═════ Extrait ═════
Là j'ai laissé l'écran en violet, j'aurais pu mettre ma photo ou vous la vôtre, ça représente
tous les désastres que nous accumulons dans nos CV amoureux, toutes les blessures dont nous souffrons dans nos petites âmes, toutes les fois où nous avons exercé de la violence sous forme de chantage émotionnel et toutes les fois où nous les avons reçues dans notre vie.Que signifie cette proposition de faire "une révolution des affects" (ce que nous appelons occupylove) ? Comment modifier tout cela ?
Tout d'abord, je lance un appel au calme, parce que que le sujet est à la mode en ce moment et nous sommes tous un peu au taquet. Parce que nous nous sommes rendus compte que la monogamie n'est plus "cool" et du coup on est genre "faut la détruire!!" de manière radicale et immédiate. Bon, comme disait une fille qui a participé à un atelier la semaine dernière :
"Que les amours non monogames auxquels nous aspirons ne nous fassent pas haïr nos amours monogames que nous avons". Nous allons y aller petit à petit, et nous allons voir comment nous pouvons élaborer d'autres formes d'existence.Je lance donc trois propositions, comme nous avions fait avec le grand amour :
L'une est de penser l'amour comme une énergie renouvelable. Ne pas penser si il/elle aime cette personne en même temps que moi, ma part du gâteau est plus petite qu'avant. Parce que peut- être que ça ne fonctionne pas comme ça, le thème de l'amour. Peut être que plus tu aimes, mieux tu sais aimer et plus tu as d' "entraînement amoureux" pour être meilleur amoureux/se
Nous comprendre les unes les autres, cela va beaucoup plus loin que l'amour, il s'agit de coopération et non pas de confrontation. Nous créons nos amours comme des États entourés de barrières électrifiées : "Que personne n'approche !" Mais peut être que les gens qui nous approchent sont des opportunités de coopération.Ensuite, comprendre l'amour comme une construction. Ce qui nous arrive dans la rue c'est un coup de foudre, la flèche du personnage maléfique. Mais après l'amour c'est un compagnonage quotidien et une construction commune. Voilà comment je l'illustre, il s'agit d'un rhizome dans un champ de pommes de terre, celui dont parlait Deleuze. Il n'a pas de centre fixe, il n'a pas de structure hiérarchique, il peut s'étendre et il peut bouger. Il me semble que cette proposition de rompre la monogamie se trouve à une intersection. D'un côté il y a le néolibéralisme, qui dit: "Nous pouvons rompre la monogamie car nous sommes libres !". C'est à dire, je fais ce que je veux, je suis un sujet isolé qui fait du capitalisme sauvage des affects, qui exerce une consommation des corps et qui se fout de tout car nous sommes libres.
═════ Extraits du matériel ═════
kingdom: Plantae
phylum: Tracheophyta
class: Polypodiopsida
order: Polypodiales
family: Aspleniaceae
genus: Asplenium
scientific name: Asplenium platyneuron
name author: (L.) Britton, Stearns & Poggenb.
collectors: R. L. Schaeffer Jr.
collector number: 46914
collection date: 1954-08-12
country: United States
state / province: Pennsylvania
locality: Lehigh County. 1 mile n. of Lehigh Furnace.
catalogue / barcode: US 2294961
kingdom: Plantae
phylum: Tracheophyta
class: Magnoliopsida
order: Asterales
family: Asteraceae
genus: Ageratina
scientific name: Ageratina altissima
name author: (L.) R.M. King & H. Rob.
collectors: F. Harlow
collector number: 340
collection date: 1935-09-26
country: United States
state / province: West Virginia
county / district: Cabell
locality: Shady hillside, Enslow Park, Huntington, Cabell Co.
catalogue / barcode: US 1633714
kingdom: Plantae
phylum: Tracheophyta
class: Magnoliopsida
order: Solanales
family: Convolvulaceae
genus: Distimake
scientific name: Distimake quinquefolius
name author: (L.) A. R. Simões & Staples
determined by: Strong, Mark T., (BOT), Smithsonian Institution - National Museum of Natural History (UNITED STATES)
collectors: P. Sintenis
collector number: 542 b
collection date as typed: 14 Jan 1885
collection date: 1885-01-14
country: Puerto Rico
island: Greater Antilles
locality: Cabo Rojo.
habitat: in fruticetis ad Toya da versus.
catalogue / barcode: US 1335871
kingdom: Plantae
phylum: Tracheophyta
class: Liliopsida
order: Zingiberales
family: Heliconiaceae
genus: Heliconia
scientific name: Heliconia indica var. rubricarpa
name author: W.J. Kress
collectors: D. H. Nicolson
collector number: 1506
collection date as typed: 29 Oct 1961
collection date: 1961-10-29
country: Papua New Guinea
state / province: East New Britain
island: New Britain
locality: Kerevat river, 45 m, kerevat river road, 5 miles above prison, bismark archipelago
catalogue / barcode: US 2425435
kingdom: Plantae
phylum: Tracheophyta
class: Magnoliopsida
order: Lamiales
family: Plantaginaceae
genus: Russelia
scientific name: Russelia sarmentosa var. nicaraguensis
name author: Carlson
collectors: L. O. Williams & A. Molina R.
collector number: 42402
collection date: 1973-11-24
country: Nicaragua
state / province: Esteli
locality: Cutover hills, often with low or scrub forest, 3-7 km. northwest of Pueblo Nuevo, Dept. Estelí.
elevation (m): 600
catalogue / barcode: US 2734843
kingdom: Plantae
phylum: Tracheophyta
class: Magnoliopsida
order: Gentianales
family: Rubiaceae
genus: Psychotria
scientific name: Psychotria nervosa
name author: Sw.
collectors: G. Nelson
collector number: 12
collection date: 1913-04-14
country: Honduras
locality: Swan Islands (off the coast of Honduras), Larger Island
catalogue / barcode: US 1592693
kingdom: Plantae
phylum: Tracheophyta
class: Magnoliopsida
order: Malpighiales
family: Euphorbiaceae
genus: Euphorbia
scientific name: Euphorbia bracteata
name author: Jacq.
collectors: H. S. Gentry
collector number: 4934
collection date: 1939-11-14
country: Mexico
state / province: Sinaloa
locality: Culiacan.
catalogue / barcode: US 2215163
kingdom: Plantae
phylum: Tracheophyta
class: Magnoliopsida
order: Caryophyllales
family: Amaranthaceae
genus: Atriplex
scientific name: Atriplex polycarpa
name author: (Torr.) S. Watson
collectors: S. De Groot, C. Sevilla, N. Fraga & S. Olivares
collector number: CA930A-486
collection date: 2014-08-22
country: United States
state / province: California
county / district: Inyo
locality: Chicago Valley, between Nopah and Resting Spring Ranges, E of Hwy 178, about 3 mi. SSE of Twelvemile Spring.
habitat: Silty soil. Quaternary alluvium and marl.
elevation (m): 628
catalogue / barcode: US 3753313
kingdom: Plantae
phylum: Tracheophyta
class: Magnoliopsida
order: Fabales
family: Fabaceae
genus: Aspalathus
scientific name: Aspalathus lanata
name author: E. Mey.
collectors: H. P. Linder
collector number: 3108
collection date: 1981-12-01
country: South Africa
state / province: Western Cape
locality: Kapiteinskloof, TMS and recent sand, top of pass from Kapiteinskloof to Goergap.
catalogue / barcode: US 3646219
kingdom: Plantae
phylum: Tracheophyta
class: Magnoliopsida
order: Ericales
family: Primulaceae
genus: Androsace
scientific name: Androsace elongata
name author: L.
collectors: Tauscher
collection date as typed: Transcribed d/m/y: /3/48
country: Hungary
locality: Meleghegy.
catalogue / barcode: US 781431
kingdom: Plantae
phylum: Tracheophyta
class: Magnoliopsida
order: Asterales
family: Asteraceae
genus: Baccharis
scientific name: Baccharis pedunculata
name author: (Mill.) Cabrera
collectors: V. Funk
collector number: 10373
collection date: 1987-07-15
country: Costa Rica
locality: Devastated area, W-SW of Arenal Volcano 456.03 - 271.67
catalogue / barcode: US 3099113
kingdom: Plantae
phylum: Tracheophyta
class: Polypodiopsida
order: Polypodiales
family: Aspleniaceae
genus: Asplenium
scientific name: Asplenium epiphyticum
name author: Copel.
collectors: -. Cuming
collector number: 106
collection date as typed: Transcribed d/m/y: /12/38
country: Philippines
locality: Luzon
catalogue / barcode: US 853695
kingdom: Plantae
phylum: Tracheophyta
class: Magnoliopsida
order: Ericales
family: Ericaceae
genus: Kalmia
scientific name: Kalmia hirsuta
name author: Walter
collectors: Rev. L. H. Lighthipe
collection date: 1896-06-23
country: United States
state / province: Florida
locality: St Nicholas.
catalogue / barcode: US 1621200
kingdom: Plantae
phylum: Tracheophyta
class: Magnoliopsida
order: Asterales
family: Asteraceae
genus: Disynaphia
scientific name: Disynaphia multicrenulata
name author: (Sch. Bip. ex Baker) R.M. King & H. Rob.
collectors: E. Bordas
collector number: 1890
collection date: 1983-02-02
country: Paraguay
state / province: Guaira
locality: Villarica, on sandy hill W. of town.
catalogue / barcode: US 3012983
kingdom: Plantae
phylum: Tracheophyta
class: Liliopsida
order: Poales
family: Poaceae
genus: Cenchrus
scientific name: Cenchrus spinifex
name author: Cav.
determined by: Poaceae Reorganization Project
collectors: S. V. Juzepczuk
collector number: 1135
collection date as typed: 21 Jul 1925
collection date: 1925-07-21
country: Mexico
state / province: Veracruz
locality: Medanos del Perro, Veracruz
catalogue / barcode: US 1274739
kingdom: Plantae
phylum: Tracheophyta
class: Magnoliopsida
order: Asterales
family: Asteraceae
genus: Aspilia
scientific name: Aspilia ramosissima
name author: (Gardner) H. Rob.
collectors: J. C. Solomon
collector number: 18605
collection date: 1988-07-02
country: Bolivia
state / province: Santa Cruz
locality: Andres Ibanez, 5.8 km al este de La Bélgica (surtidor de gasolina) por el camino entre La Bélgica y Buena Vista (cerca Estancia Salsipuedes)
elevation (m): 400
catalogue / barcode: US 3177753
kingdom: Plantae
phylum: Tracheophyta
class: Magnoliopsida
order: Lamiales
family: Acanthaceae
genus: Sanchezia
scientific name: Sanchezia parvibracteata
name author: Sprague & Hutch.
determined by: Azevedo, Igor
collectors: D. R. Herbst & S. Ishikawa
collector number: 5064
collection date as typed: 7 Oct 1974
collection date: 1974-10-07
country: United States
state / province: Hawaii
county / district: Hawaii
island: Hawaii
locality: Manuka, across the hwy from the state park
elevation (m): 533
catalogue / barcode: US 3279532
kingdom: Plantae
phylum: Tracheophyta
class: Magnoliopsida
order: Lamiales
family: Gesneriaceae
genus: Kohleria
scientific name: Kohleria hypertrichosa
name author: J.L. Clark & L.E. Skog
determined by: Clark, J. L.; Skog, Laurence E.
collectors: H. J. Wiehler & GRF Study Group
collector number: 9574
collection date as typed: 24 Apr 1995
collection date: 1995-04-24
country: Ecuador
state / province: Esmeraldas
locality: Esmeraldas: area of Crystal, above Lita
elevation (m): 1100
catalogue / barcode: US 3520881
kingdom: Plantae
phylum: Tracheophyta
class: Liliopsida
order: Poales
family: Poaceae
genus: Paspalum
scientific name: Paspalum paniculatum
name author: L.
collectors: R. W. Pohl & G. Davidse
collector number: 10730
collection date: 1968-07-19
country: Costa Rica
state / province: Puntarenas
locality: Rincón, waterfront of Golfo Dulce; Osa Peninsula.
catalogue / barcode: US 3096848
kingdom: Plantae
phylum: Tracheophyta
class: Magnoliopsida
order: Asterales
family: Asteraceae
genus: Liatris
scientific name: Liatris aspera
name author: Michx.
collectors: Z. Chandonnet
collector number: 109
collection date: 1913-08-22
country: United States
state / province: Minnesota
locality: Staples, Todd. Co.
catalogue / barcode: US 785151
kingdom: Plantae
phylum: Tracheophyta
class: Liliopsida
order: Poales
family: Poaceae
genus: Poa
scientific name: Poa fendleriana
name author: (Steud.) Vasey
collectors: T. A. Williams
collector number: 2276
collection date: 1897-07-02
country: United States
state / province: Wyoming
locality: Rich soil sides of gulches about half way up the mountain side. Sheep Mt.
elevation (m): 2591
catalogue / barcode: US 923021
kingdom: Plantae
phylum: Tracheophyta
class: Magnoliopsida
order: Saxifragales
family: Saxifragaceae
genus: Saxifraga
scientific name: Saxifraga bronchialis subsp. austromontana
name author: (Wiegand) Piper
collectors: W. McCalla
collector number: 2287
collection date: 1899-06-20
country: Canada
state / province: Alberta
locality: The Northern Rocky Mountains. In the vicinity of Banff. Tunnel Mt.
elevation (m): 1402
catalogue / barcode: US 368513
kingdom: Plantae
═════
[Travail demandé 1]:
Répondez à ces questions d'après l'extrait sur la révolution des affects :
(a) Quel nom est donné à la proposition de faire « une révolution des affects » ?
(b) Selon la première des trois propositions, comme quoi faut-il penser l'amour ?
(c) Quelle image illustre l'amour compris comme une construction, et quel penseur en parlait ?
[Travail demandé 2]: Poursuivez l'extrait sur la révolution des affects à partir de sa dernière phrase.

[Zone de réponse 1]:
(a) Occupylove.
(b) Comme une énergie renouvelable.
(c) Un rhizome dans un champ de pommes de terre, celui dont parlait Deleuze.

[Zone de réponse 2]:
Là, il me semble qu'il y a un danger de reproduire les violences, car nous nous devons d'envisager les violences, le genre, les structures, la classe pour ne pas reproduire la même merde
multipliées à toutes les relations que nous voulons avoir. Le risque c'est aussi de continuer à rendre cocu(e) comme on l'a toujours fait, mais en mode "tendance". Avec tout l'argument philosophique pour finalement avoir l'amant(e) du moment d'un côté et la mère ou le père de tes enfants d'un autre.Du coup, j'aimerais faire une proposition d'amours qui ne soient pas possessifs, qui ne soient pas nécessairement exclusifs, mais qui soient pensés comme prendre soin de l'autre et de soi même en mettant le lien au centre de l'attention.
La philosophe Marni Garcez explique : "On ne doit pas créer des liens entre nous, puisque nous sommes tous liés mais on doit arrêter d'avoir peur de ce qui nous lie aux autres." Pouvoir le regarder et le construire d'une belle manière.
Réaliser des accompagnements qui ne soient pas tutélisés et qui ne génèrent pas de dépendance. Répondre à nos entrailles, ne pas prêter seulement attention à ce qui se passe dans la tête, mais prêter attention à ce qui nous fait mal au ventre quand nous sommes dans ce genre de situation
et finalement s'occuper des affects comme nous occupons les places, pour construire un monde qui soit réellement et radicalement nouveau.Merci beaucoup.